Cela ne trouve pas toutes les sous-chaînes imbriquées de manière récursive
Bon, il en manque un.
La nécessité de trouver toutes les sous-chaînes imbriquées suggère que la récursivité peut être le moyen le plus simple:
Tout d'abord, supprimez tout après le * final (puisque les chaînes que nous recherchons doivent être délimitées par à la question).
find.M = function(z){
z = sub('.+?M', 'M', z)
if (length(zz <- grep('.+M', z, value = T))) {
c(z, find.M(sub('.+?M','M',zz)))
}
else z
}
find.M(y)
# [1] "MGIEGTRNELPVAYHYNRTLSSNAEPLVESYLTHVLMDDDVLPLISLFWTFGRGDVPRRY"
# [2] "MCAPARH"
# [3] "MDLWIRASICWGMGLLN"
# [4] "MNPDARGFSRV"
# [5] "MDDDVLPLISLFWTFGRGDVPRRY"
# [6] "MGLLN"
Maintenant, divisons ceci à chaque *
y = grep('M', y, value = T)
et ne conserver que les chaînes contenant au moins un M
y = unlist(strsplit(x, '*', fixed = T))
Nous utilisons maintenant une fonction récursive pour obtenir toutes les sous-chaînes
x = sub("*[^*]+$", "", aa)
p>
Vous pouvez utiliser [^ \\ *] * pour faire correspondre tout sauf l'astérisque.
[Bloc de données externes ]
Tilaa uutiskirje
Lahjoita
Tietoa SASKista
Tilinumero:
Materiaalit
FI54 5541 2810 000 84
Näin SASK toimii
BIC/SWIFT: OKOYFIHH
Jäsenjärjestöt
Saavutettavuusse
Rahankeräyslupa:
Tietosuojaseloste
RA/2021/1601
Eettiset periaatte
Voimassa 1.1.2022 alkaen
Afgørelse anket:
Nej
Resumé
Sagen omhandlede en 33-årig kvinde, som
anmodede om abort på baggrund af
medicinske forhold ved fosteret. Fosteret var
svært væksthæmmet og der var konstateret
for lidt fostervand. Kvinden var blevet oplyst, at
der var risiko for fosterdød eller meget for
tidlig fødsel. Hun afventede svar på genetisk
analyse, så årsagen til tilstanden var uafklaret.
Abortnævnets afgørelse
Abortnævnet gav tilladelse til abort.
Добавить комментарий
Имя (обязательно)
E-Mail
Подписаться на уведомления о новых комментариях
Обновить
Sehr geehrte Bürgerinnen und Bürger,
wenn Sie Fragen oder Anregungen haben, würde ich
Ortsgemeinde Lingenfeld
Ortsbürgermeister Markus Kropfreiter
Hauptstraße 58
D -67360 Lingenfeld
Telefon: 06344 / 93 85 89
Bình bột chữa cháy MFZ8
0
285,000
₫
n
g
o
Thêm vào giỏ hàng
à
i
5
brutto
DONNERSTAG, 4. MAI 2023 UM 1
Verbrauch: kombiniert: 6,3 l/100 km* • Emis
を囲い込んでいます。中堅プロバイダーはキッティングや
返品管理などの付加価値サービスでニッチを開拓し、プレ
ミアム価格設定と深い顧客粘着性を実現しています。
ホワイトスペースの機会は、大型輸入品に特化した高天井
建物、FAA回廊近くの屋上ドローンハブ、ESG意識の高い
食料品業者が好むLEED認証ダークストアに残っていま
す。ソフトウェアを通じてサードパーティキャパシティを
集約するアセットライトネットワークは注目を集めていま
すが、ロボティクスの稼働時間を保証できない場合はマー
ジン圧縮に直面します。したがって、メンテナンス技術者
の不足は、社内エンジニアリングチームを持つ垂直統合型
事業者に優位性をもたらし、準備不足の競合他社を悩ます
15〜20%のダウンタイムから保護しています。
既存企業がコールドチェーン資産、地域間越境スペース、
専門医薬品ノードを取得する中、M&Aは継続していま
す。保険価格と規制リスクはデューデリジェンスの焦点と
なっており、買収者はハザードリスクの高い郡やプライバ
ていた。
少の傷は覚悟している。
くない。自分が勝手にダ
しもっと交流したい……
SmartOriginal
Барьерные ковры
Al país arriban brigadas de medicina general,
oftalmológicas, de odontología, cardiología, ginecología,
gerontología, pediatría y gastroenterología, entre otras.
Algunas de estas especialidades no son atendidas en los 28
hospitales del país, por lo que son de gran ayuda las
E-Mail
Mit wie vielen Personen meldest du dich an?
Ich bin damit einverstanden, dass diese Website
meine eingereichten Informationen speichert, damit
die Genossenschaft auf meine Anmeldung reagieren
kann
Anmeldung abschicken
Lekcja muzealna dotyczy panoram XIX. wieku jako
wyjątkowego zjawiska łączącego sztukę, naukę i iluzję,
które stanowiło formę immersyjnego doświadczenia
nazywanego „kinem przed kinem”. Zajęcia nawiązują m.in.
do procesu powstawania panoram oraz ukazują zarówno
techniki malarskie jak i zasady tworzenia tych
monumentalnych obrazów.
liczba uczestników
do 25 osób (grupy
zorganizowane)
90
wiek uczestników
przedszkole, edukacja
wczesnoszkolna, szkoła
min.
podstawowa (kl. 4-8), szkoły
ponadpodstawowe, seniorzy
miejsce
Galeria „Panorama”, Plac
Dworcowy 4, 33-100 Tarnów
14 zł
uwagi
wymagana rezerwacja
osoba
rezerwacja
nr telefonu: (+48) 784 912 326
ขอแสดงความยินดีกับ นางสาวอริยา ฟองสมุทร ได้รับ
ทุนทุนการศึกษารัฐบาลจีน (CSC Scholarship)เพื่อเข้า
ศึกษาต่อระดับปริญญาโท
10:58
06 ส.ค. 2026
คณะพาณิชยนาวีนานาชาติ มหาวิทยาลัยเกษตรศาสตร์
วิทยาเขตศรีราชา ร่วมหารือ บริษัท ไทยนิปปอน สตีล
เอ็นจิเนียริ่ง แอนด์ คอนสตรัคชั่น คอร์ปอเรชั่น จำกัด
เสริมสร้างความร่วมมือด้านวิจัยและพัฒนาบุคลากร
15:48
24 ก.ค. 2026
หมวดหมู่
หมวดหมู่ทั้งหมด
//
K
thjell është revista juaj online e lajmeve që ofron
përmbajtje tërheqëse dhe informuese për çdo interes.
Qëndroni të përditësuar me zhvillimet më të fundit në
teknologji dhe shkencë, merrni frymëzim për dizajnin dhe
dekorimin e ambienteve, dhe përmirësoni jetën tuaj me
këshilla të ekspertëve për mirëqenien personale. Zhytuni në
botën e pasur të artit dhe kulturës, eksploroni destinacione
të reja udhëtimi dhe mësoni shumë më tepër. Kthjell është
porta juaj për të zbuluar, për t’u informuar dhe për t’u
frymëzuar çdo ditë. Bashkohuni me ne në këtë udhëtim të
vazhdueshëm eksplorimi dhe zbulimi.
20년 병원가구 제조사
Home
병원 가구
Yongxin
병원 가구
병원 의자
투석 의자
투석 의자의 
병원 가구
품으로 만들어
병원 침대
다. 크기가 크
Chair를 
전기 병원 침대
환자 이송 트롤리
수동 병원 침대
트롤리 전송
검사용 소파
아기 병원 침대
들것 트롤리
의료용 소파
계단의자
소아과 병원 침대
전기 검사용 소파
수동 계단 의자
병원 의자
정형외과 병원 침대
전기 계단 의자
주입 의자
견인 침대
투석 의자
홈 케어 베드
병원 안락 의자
En notant que vous voulez toutes les correspondances, y compris les motifs qui se chevauchent, nous pouvons ajouter une anticipation. Cela ne semble pas être pris en charge avec stringr mais fonctionne avec stringi::stri_match_all_regex():
library(stringi) stri_match_all_regex(aa, '(?=(M[^\\*]*\\*))')[[1]][,2] # [1] "MGIEGTRNELPVAYHYNRTLSSNAEPLVESYLTHVLMDDDVLPLISLFWTFGRGDVPRRY*" # [2] "MDDDVLPLISLFWTFGRGDVPRRY*" # [3] "MCAPARH*" # [4] "MDLWIRASICWGMGLLN*" # [5] "MGLLN*" # [6] "MNPDARGFSRV*"
Vous ne pouvez pas voir ceux qui commencent par M à moins que vous ne vouliez simplement les diviser.
Si nous examinons ce
MDLWIRASICWGMGLLN *Un seul se termine par*.